To simulate the impact of these recommendations on improving access to maternal health, a methodology could include the following steps:

1. Define the indicators: Identify specific indicators that measure access to maternal health, such as the number of antenatal care visits, percentage of births attended by skilled health personnel, or maternal mortality rate.

2. Collect baseline data: Gather data on the selected indicators before implementing the recommendations. This can be done through surveys, interviews, or analysis of existing data sources.

3. Implement the recommendations: Introduce the recommended interventions and initiatives to improve access to maternal health. Ensure proper implementation and monitor progress.

4. Collect post-intervention data: After a sufficient period of time, collect data on the same indicators to assess the impact of the recommendations. This can be done using the same methods as the baseline data collection.

5. Analyze the data: Compare the baseline and post-intervention data to determine the changes in the selected indicators.
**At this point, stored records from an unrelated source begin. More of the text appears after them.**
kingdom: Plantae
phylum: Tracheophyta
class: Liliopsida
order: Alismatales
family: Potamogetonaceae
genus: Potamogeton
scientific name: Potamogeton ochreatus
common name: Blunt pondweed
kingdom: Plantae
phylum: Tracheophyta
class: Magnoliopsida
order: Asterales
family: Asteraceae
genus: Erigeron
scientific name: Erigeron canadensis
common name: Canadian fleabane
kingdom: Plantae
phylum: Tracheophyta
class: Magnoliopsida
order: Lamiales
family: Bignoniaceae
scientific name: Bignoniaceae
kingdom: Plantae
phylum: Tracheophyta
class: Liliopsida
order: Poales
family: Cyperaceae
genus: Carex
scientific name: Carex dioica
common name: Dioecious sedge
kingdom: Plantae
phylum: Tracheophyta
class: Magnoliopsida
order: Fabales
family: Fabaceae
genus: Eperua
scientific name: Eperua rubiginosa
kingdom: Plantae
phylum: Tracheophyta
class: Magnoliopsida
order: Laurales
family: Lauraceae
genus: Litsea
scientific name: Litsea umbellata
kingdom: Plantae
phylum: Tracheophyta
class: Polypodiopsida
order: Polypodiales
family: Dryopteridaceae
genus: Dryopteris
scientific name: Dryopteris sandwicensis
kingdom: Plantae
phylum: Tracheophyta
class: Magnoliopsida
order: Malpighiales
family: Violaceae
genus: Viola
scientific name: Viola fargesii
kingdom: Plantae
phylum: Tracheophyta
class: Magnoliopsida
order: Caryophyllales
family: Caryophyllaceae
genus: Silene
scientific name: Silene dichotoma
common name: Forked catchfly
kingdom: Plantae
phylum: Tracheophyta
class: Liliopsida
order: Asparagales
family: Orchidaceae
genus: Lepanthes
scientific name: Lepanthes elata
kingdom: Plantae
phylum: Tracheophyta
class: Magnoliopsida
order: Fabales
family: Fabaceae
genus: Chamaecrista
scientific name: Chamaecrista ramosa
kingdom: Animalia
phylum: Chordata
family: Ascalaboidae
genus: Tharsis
Use statistical analysis techniques to assess the significance of the changes and identify any patterns or trends.

6. Evaluate the impact: Based on the analysis, evaluate the impact of the recommendations on improving access to maternal health. Consider factors such as the magnitude of change, sustainability of the improvements, and any unintended consequences.

7. Adjust and refine: Use the findings from the evaluation to make adjustments and refinements to the recommendations. This can involve scaling up successful interventions, addressing any challenges or barriers identified, and continuously monitoring and evaluating the impact.

By following this methodology, it is possible to simulate the impact of recommendations on improving access to maternal health and make informed decisions for future interventions.